### Material del ejercicio
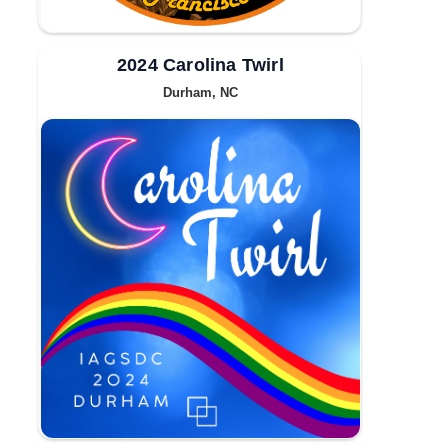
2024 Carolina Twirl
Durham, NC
==
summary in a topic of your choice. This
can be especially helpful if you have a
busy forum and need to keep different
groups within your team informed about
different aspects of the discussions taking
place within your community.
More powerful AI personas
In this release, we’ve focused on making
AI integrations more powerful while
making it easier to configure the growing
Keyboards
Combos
--
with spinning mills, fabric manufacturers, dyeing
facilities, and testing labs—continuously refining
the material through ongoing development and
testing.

### Tu tarea
Localiza, por favor, cada línea de los registros de arriba que contenga la palabra "within" y cópiala. Distingue entre mayúsculas y minúsculas.

### Resultado del ejercicio
groups within your team informed about
place within your community.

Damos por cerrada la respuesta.